The average Kenyan youth is economically and politically alienated; few jobs, no rights to property, no access to credit, or insurance etcetera. Successive governments in Kenya have happily used the state security machinery to harass the youth. Not so long ago, it was virtually a crime to be a young, unemployed Kenyan. In some regions like Central, youths had to bribe the police just to be there.
To be fair, the senior Kenyatta's government came up with some viable strategies to defuse the youth time bomb. One of them is the National Youth Service.
Ideally, NYS should be among the best youth-based safety nets in Sub-Saharan Africa. Too bad the institution has been in the news for all the wrong reasons. The other is village polytechnics. They were meant to net those who do not qualify to join secondary schools and offer them vocational training.

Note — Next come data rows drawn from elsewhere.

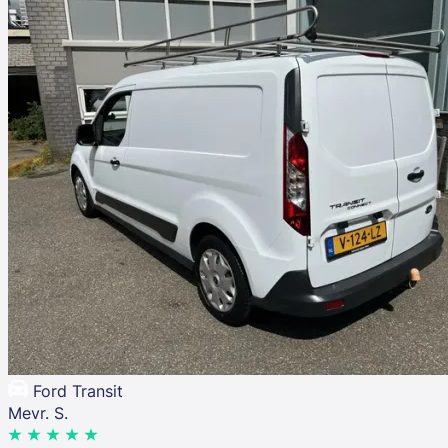
Ford Transit
Mevr. S.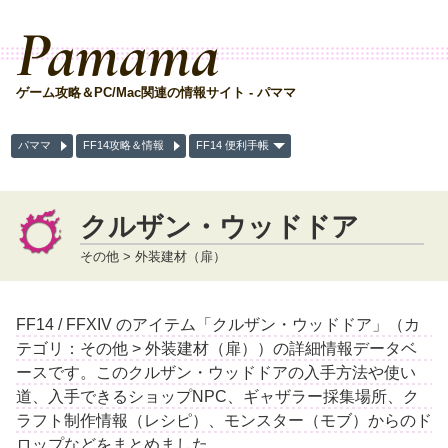
Pamama
ゲーム攻略＆PC/Mac関連の情報サイト - パママ
パママ
FF14攻略＆情報
FF14 便利手帳
クルザン・ウッドドア
その他 > 外装建材（扉）
FF14 / FFXIV のアイテム「クルザン・ウッドドア」（カ
テゴリ：その他 > 外装建材（扉））の詳細情報データベ
ースです。このクルザン・ウッドドアの入手方法や使い
道、入手できるショップNPC、ギャザラー採集場所、ク
ラフト制作情報（レシピ）、モンスター（モブ）からのド
ロップなどをまとめました。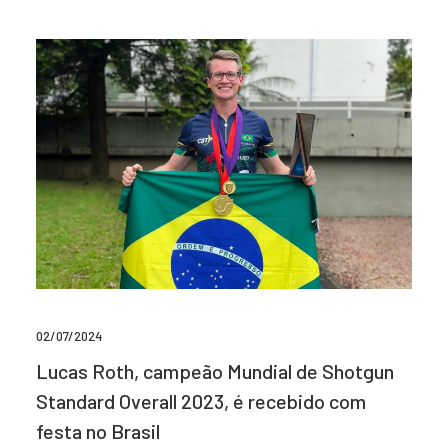
02/07/2024
Lucas Roth, campeão Mundial de Shotgun
Standard Overall 2023, é recebido com
festa no Brasil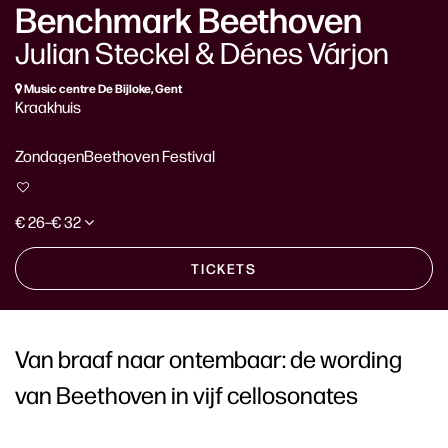
Benchmark Beethoven
Julian Steckel & Dénes Várjon
Music centre De Bijloke, Gent
Kraakhuis
Zondagen
Beethoven Festival
€ 26–€ 32
TICKETS
Van braaf naar ontembaar: de wording
van Beethoven in vijf cellosonates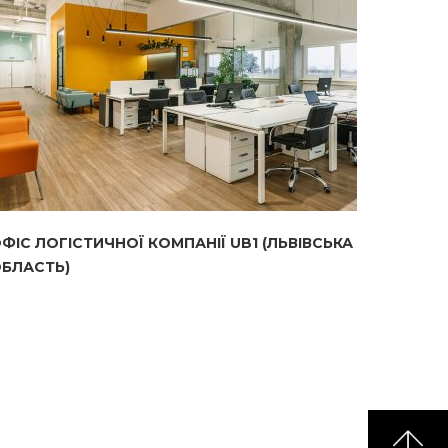
ФІС ЛОГІСТИЧНОЇ КОМПАНІЇ UB1 (ЛЬВІВСЬКА
БЛАСТЬ)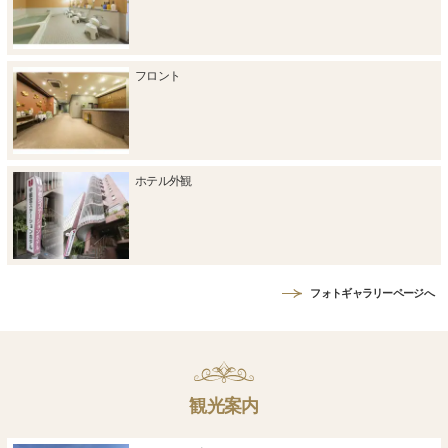
フロント
ホテル外観
フォトギャラリーページへ
観光案内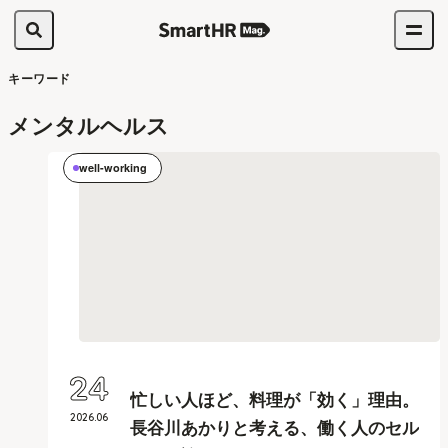
キーワード
メンタルヘルス
well-working
24
忙しい人ほど、料理が「効く」理由。
2026
.
06
長谷川あかりと考える、働く人のセル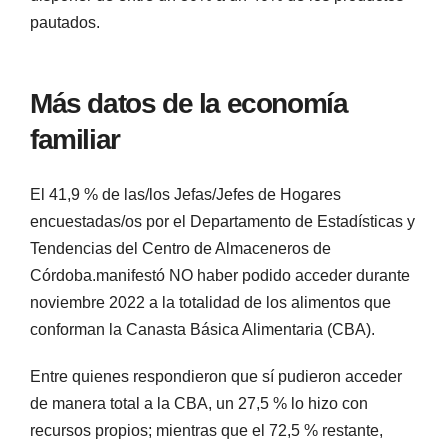
pautados.
Más datos de la economía
familiar
El 41,9 % de las/los Jefas/Jefes de Hogares
encuestadas/os por el Departamento de Estadísticas y
Tendencias del Centro de Almaceneros de
Córdoba.manifestó NO haber podido acceder durante
noviembre 2022 a la totalidad de los alimentos que
conforman la Canasta Básica Alimentaria (CBA).
Entre quienes respondieron que sí pudieron acceder
de manera total a la CBA, un 27,5 % lo hizo con
recursos propios; mientras que el 72,5 % restante,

But these institutes are, to say it mildly, dead! At a higher level, technical schools have been phased out and national polytechnics are now universities. Sadly, technical education in Kenya still carries the negative tag of parochial schools for those who fail academically.
In colonial time, this was for the Africans. This hangover is still with us, hence the clamour for non-technical degrees. Enrolment in technical-oriented courses like agriculture, engineering etcetera, has been declining. This education machine churns out groundless citizens, unsatisfied with whatever they are doing: mechanics doing the job ‘because there’s nothing else to do’, masons going through the motions like zombies.
Always hoping for some office employment, especially in the sleaze superhighway that is the Civil Service. What becomes of the thousands who cannot join secondary schools or college because of poor grades or are too poor to afford?
This is what might be happening. And it is not an illusion. These youths make a fertile hunting ground for extremists, religious or otherwise. They can be veritable killing machines. We will never know the number of Kenyan youths working as mercenaries around the world. There were rumours in the late 1990s of many Nairobi street children and unemployed youth recruited to be dogs of war in Eastern DRC.
Do not be surprised that there could be some Abdul Kamaus, or Hassan Otienos fighting for pay in Somalia or God knows where else. The urchin who plucks off that side mirror from your car would sign in with terror groups without a second thought.
Short of revolutionary policy on youth and its radical implementation, we are sitting on a time bomb. In progressive societies, the potential of the youth is recognised early. In France for example, there are agricultural primary schools. Technical skill is highly valued in the job markets and a higher degree could mean unemployment.
In all, a schooling system without praxis- initiating practical social change-is unsustainable. We need a system that enables young minds to be architects of their own future.